Photo by Michael Held

Yet it’s not all gloomy, and the good news is that we, in our communities, already have the tools and knowledge we need to stop the harms and move towards a saner and more just future. I worked in New Orleans after Hurricane Katrina hit. I was disgusted with how disorganized the relief efforts were, and how few of the resources that were sent to help people rebuild actually made it to those in need.

And yet, people still came together to take care of themselves, their communities, and to take care of each other and provide support, relief, and make real change even in the absence of outside help. I don’t want to make the on-the-ground realities sound rosier than they were as time has passed. Things were extremely difficult.

But it is also true, in difficult times, that our communities have the skills, resources, and solidarity to make the changes needed when business and/or government agencies fail. Even in the wake of the recent train derailment in East Palestine, community members organized water drops, food banks, and distributed information and their own experiences to each other given that the official corporate and government narratives were constantly shifting and changing.
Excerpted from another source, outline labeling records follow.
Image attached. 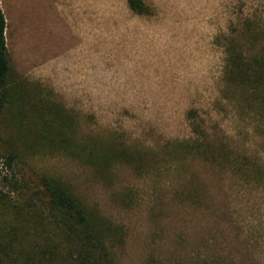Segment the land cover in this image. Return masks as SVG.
<instances>
[{
	"label": "rangeland",
	"instance_id": "rangeland-1",
	"mask_svg": "<svg viewBox=\"0 0 264 264\" xmlns=\"http://www.w3.org/2000/svg\"><path fill=\"white\" fill-rule=\"evenodd\" d=\"M142 1L143 16L128 0H1L12 82L39 85L95 142L86 158L25 153L5 114L7 177L61 180L115 264H264V93L250 103L226 77L245 24L264 44V0ZM194 128L205 146L188 154Z\"/></svg>",
	"mask_w": 264,
	"mask_h": 264
},
{
	"label": "trees",
	"instance_id": "trees-1",
	"mask_svg": "<svg viewBox=\"0 0 264 264\" xmlns=\"http://www.w3.org/2000/svg\"><path fill=\"white\" fill-rule=\"evenodd\" d=\"M128 4L139 16L149 12L142 0H128ZM244 27L240 40L235 38L227 45L226 77L227 85L251 103L254 95L264 93V49L246 57L243 47L246 44L257 46L259 42L263 47V33L258 32V26L253 29L249 23ZM6 30L0 0V119L5 114L11 115L25 153L52 148L77 157L92 155L93 139H78L77 114L49 101L39 85L12 82ZM194 133L197 140L186 144L188 154L205 146H198L202 136L195 128ZM118 156L109 146L107 161H114ZM136 157L129 155V158ZM146 159L142 157V161ZM17 161L18 157L11 152L0 156V174H5L8 188L7 192L0 190V264H115L105 252L106 234L90 223L80 201L64 183L44 177L41 180L8 178ZM40 196L47 205L42 201V206L34 204L33 200ZM53 213L63 217L60 227L52 222Z\"/></svg>",
	"mask_w": 264,
	"mask_h": 264
}]
</instances>
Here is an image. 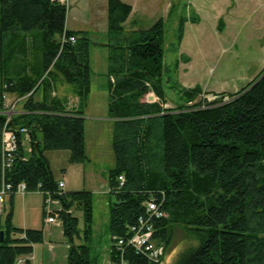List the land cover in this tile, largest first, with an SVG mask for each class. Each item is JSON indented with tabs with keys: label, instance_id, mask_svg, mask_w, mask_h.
<instances>
[{
	"label": "trees",
	"instance_id": "obj_1",
	"mask_svg": "<svg viewBox=\"0 0 264 264\" xmlns=\"http://www.w3.org/2000/svg\"><path fill=\"white\" fill-rule=\"evenodd\" d=\"M107 7L109 43L104 46L110 49L108 113L114 120L115 156L108 178L115 198L110 207V257L116 255L114 238L130 236L154 195L167 213L154 223V239L165 254L177 229L193 234L197 243L174 264H264V71L231 95L229 103L164 108L163 19L147 30L126 34L132 6L107 0ZM67 14L68 6L61 0H0V112L6 93L29 95L24 104L28 113L15 116L11 126L27 128L31 145L27 153L20 137L6 180L13 191L25 183L28 192L40 187L51 193L60 203L59 218L70 240L67 264H90L93 194L62 191L46 156L65 150L71 165L88 161L84 110L92 84L91 40L66 28ZM184 30L181 19L179 42ZM60 82L73 86L79 109L69 110L53 95ZM150 90L160 102H143ZM182 92L192 101L202 89ZM5 120L0 114V134ZM10 196V208L0 215V264H17L33 254L34 245L44 243L43 228L13 224L15 193ZM75 210L82 213L83 229ZM75 239L81 243L75 244ZM125 258L129 264H150L130 248Z\"/></svg>",
	"mask_w": 264,
	"mask_h": 264
},
{
	"label": "rangeland",
	"instance_id": "obj_2",
	"mask_svg": "<svg viewBox=\"0 0 264 264\" xmlns=\"http://www.w3.org/2000/svg\"><path fill=\"white\" fill-rule=\"evenodd\" d=\"M68 6L66 26L70 30H86L91 40L90 61L92 68L91 95L85 116L96 119L87 120L88 153L91 162L71 165L70 153L65 150L46 153L51 170L56 180H64L66 190L92 191L94 201V236L89 244L90 264H110L112 247L110 233V207L115 198L108 195L109 173L113 169L114 151L112 148L114 120L108 114L110 92L107 76V56L109 47L107 0H64ZM133 1V0H130ZM163 1V2H162ZM133 20L135 26L127 24L125 33L132 28L147 30L157 21L163 19L165 25L164 79L162 93L171 110L182 106L207 103L220 106L231 101L230 96L249 85L264 71V0H150L141 4ZM90 10L102 19L97 25L87 20ZM142 10V11H140ZM185 19L184 37L178 39V26ZM113 84L114 78H111ZM199 86L202 94L189 101L183 89ZM69 109H79V100L74 95L71 85L58 83L56 86ZM57 94V92H54ZM38 97L41 92H38ZM58 96V95H57ZM5 97V98H4ZM29 97H19L6 93L3 96L6 117L11 110L16 115L28 113L24 104ZM153 97V99H151ZM143 102H160L150 90L143 97ZM70 104V107L69 105ZM212 107V106H211ZM83 169H92L98 177L92 182L84 180ZM89 188V189H88ZM5 210L10 202L5 201ZM59 207L54 201L46 204L39 191L16 194L14 199L13 223L16 226L40 229L49 217L48 211ZM45 214V220H43ZM79 219V228L83 229L82 213L74 211ZM46 224H48L46 222ZM63 228L54 224L52 234L46 235L47 243L38 244L37 257L46 256L48 264H67L65 253L69 252V238L63 234ZM172 246L166 252L161 264H174L179 255L195 246L193 234L184 229H177ZM75 244L81 240L75 239ZM55 249L52 251V245ZM53 254L57 258L53 262Z\"/></svg>",
	"mask_w": 264,
	"mask_h": 264
},
{
	"label": "built area",
	"instance_id": "obj_3",
	"mask_svg": "<svg viewBox=\"0 0 264 264\" xmlns=\"http://www.w3.org/2000/svg\"><path fill=\"white\" fill-rule=\"evenodd\" d=\"M61 1L63 3L65 2L64 0ZM70 40L72 43L76 42L75 37H71ZM53 95L57 96L56 93H53ZM5 113L7 116L5 117V124L0 134V215L4 213V202L8 195L12 192L15 193V195H24L28 192L25 183L19 184L17 189L13 191L12 185L7 183L6 180L7 173L10 171L16 159L20 137H23L24 142L28 140V129L11 126L13 118L17 116L14 110L9 112L6 111L4 114ZM119 180L121 185H123L125 181L124 176L119 177ZM59 187L64 191L65 185L62 182L59 183ZM37 191L41 192L44 196L46 204L54 201L59 205V210H61L59 201L53 199L51 193H43L40 187ZM59 210L47 212L49 214V217L46 219L48 224H57L61 222L58 214ZM166 217L167 213L164 212L162 203L152 195L149 200L146 201L145 212L140 216L137 225L131 227L129 232L130 236L127 238H114L116 255L115 259L110 257V264H129L128 260L125 258V252L129 248L133 249L136 254L146 257L150 264H161L165 252L163 246L158 245L154 239V223ZM17 264H22V261L19 260Z\"/></svg>",
	"mask_w": 264,
	"mask_h": 264
},
{
	"label": "crops",
	"instance_id": "obj_4",
	"mask_svg": "<svg viewBox=\"0 0 264 264\" xmlns=\"http://www.w3.org/2000/svg\"><path fill=\"white\" fill-rule=\"evenodd\" d=\"M121 1H123V2H125V3H127V4H129V5H131L132 6V8H133V11H132V14H131V16L129 17V19L127 20V22L124 24V27L127 25V24H130L132 27L133 26H135V24H136V22H135V20H133V17H134V15L137 13V12H139V9H141V8H138L139 7V5H140V3L141 4H143L144 3V5H146L148 2H150V0H133V1H130V0H121ZM163 2V1H162ZM140 11H142V10H140ZM99 19H102L100 16H98L97 14H94L93 13V11H91L90 10V14L88 15V17H87V20H89L90 21V23H91V25H97V23H98V21H99ZM66 28L68 29V30H70L67 26H66ZM149 29V28H148ZM137 30H141V29H137V28H132L129 32H131V31H137ZM72 31H78V32H83L84 34H86L88 37H89V33L86 31V30H72ZM90 38V37H89ZM108 56H109V54H108ZM108 56H107V73H108ZM92 64V63H91ZM113 78V77H112ZM91 89H92V87H91ZM57 92V95H58V97H60L61 96V94L58 92V91H56ZM90 95H91V93H90ZM90 97V96H89ZM36 99L37 100H40V95H39V97H38V95L36 96ZM109 104V103H108ZM69 105V107H70V104H68ZM76 107V106H75ZM74 107V108H75ZM87 107H88V105H87ZM86 107V108H87ZM69 109V108H68ZM69 110H72V109H69ZM109 114V113H108ZM88 119H90V120H96V119H94V118H91V117H87V116H85V110H84V120H85V149H86V155H87V153H88V127H87V120ZM95 122H97V121H95ZM113 129H114V125H113ZM24 145H25V148H26V151H27V153H29L30 152V147H31V145H30V143H29V141H25L24 142ZM87 158H88V161L87 162H91V158H90V156H88L87 155ZM114 160H115V157H114ZM114 166H115V164H114ZM83 172H84V180L86 181H88V182H92L93 180L92 179H94V178H96V177H98V174L97 173H95L94 172V170H92V169H83ZM109 178V177H108ZM59 183H63L64 185H65V188H64V192L65 193H72L71 191H69V190H66V183H65V181L64 180H62V179H60V180H57ZM105 186L107 187V190L105 191V192H107V194L108 195H110V189H109V183H108V181H106V183H105ZM89 189V188H88ZM84 191V190H83ZM89 191V190H88ZM76 192H80V191H76ZM89 192H91L92 193V191H89ZM93 194V193H92ZM10 195H8L6 198H5V201H6V199L8 198L9 199V202H10ZM5 203L6 202H4V209H5V207H6V205H5ZM7 208V207H6ZM59 208L60 207H54V210L53 211H57V210H59ZM9 209V208H8ZM43 220H45V216L43 217ZM14 224V223H13ZM28 224H26V226H25V224H24V227L22 226V228L23 229H28L27 226ZM57 225L58 226H60V227H62V224H61V222H59V223H57ZM16 226V225H15ZM53 226H54V224H46V222L44 223V225L41 227V228H43L44 229V243H47L46 241H45V239H46V235H47V233L49 232V234H52V232H50L51 230H52V228H53ZM16 227H21V226H16ZM63 228V227H62ZM30 229H33V228H30ZM35 229V228H34ZM39 229V228H38ZM64 230V229H63ZM63 234L65 235V232L63 231ZM66 236V235H65ZM67 237V236H66ZM112 238V237H111ZM69 242H70V240H69ZM80 244V243H79ZM52 245V251H53V249H55L54 248V246H53V244H51ZM69 248H70V246H68ZM38 250H39V248H37V245H34V249H33V254L31 255V256H29V257H22L20 260L22 261V264H25V262H26V260L27 259H29L30 260V264H48V263H46V256L44 255V256H42V258H40V259H38V257L36 256L37 255V253H38ZM54 256H52L51 255V257H52V261L54 262L55 261V259L57 258V255H55V254H53ZM65 259L67 260V257H68V252L67 253H65ZM109 259H110V257H109Z\"/></svg>",
	"mask_w": 264,
	"mask_h": 264
},
{
	"label": "water",
	"instance_id": "obj_5",
	"mask_svg": "<svg viewBox=\"0 0 264 264\" xmlns=\"http://www.w3.org/2000/svg\"><path fill=\"white\" fill-rule=\"evenodd\" d=\"M151 99H153V97H151ZM4 239V231L0 232V241H3Z\"/></svg>",
	"mask_w": 264,
	"mask_h": 264
}]
</instances>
There is a bond of trust formed between community members who share a common space and in these cases, a disaster. 

Photo by Joes Muniz

Mutual aid and alternative community-based systems have been a core component to every major movement in our country’s history, and the limits to what we can do to take care of each other and the future of our communities is only in our imagination. Some examples of creative initiatives taken up by communities include:

Community-based elections: What would an electoral process look like that people actually trust?

Local, independent media: Building on past tactics such as broadsides, independent radio, etc., how can we better educate each other?

Protests and direct action: There is a long history of people not obeying unjust laws in the US. How can we build off past efforts and come up with creative new tactics to create lasting change?

Strikes: When employers are oppressive, how can workers exercise power?

Community courts: When a company like Norfolk Southern or BP inflicts harm on a community, who should be a part of the justice system?

Participatory budgeting: Who’s actually determining how public funds are raised and spent?

Community-based healthcare: Do we really need huge hospitals and industrial complexes to provide for health needs in our communities?

Local food production: Can we go beyond community gardens to ensure healthy food in the places where we live?

Public banks: Do we really need too-big-to-fail private institutions to take care of the wealth and resources in our communities?

Alternative forms of government: What if we organized our political and economic systems based on watersheds, or other natural formations that provide for a more local approach based on our relationship with the natural world?

Rights of nature: Shouldn’t nature, of which we humans are a part of, have the same rights and protections afforded to the rest of us?

Photo by Priscilla Gyamfi

Most of these ideas are not new, because what we are facing is not entirely new. We just haven’t put them together into a larger, grassroots movement that is premised on not waiting for someone from somewhere else – whether government, an NGO or a business – to solve our problems for us. We must start trusting in ourselves and in our community members to be able to meet our needs, solve our problems and create truly participatory community-based forms of government and public spaces.

In these uncertain times, we already know what to do, and who we can rely on. We just need to act on it.